Exercise requirements: Could you return every line of the records below that contains the word "natürlich"?

Dataset entries
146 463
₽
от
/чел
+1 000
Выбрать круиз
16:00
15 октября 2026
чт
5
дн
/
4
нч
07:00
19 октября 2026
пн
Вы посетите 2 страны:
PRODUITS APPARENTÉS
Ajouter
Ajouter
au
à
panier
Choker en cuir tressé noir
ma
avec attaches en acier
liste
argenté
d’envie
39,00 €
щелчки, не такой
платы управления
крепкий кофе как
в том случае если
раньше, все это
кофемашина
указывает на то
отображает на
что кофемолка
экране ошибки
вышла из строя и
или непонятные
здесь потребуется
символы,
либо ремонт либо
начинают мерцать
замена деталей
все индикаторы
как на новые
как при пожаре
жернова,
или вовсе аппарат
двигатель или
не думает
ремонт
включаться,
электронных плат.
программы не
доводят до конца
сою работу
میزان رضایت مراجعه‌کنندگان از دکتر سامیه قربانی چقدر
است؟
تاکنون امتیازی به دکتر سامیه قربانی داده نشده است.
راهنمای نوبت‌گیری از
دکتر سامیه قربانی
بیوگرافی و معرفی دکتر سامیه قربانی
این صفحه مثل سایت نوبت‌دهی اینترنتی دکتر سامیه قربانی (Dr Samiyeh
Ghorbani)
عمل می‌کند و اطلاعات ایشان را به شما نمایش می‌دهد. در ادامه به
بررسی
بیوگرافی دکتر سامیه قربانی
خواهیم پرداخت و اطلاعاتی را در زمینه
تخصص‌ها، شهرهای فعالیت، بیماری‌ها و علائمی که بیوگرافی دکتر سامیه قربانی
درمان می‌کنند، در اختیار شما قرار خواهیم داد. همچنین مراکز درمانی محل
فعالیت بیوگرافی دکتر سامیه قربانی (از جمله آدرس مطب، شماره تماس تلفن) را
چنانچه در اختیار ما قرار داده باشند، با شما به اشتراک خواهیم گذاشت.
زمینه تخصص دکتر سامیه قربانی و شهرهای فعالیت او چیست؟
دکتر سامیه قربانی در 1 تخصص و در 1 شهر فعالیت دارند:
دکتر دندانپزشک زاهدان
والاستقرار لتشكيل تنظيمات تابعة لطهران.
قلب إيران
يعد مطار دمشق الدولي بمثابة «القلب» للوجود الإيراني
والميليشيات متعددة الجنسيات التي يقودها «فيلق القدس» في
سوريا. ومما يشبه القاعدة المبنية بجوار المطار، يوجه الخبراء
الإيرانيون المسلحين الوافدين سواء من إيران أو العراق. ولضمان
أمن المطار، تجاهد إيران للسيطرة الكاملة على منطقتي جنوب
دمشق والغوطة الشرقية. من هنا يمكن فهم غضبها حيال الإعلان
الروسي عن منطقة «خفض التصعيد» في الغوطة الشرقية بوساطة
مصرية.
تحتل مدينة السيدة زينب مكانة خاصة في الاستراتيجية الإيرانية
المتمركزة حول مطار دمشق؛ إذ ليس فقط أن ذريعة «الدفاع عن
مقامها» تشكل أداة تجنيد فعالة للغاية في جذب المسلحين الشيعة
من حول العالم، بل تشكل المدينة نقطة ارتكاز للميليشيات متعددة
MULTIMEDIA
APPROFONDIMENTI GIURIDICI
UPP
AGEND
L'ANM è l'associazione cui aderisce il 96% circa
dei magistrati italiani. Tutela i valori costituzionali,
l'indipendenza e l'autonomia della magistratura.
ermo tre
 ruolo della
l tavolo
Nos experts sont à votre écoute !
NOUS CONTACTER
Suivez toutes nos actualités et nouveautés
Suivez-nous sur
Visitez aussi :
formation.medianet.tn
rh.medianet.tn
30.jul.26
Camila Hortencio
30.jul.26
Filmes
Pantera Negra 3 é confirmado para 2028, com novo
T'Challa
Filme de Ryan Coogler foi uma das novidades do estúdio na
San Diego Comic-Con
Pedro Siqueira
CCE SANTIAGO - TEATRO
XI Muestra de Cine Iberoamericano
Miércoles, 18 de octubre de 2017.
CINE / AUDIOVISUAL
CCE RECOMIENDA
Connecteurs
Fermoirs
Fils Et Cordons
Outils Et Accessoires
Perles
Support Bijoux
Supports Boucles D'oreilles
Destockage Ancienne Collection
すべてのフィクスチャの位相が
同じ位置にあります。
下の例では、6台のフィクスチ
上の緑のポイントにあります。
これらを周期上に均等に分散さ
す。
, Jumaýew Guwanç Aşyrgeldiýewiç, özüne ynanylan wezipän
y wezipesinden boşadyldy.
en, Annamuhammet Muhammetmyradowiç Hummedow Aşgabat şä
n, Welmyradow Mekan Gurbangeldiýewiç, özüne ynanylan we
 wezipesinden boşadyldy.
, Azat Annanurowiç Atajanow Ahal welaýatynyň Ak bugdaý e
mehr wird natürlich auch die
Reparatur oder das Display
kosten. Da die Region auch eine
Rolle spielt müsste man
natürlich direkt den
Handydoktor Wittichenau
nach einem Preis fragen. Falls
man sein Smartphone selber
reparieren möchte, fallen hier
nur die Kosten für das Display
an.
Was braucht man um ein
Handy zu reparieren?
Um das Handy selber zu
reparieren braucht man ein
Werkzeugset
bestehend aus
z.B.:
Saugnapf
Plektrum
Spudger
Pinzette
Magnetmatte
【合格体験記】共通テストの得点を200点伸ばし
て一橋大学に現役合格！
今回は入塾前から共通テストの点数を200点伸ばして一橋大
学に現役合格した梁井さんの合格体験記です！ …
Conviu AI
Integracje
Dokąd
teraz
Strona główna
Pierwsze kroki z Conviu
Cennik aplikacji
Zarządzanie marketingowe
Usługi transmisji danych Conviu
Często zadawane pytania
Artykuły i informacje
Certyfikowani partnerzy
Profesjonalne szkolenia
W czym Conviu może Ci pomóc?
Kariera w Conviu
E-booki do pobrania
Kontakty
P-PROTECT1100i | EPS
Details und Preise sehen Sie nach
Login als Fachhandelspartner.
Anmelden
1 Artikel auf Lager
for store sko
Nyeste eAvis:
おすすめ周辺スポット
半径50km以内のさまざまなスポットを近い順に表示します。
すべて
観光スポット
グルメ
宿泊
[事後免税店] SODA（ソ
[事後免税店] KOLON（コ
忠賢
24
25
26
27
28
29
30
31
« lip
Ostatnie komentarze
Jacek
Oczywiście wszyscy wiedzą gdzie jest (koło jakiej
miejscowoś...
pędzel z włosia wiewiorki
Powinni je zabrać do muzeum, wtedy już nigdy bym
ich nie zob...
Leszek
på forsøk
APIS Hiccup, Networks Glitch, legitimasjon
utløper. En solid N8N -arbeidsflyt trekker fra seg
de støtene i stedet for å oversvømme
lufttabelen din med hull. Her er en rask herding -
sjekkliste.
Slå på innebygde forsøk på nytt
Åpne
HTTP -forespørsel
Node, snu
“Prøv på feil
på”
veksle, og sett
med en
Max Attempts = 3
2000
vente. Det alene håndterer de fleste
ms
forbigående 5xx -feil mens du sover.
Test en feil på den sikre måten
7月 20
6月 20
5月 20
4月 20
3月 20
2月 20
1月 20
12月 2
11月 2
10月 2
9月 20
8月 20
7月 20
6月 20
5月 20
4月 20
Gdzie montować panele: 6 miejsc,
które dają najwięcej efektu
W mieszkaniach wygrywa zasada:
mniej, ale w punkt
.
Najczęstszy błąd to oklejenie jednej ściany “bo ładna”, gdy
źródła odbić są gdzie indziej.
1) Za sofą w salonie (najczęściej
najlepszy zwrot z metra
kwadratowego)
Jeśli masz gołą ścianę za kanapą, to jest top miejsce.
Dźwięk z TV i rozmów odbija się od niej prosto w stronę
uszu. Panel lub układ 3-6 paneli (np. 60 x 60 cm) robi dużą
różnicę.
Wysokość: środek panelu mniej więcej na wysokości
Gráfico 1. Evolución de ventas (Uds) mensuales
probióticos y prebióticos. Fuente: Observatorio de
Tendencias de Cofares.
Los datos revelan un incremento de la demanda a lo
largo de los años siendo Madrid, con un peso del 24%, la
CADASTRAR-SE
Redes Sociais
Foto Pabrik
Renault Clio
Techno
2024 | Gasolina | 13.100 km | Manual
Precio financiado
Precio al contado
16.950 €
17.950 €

Problem solution:
mehr wird natürlich auch die
natürlich direkt den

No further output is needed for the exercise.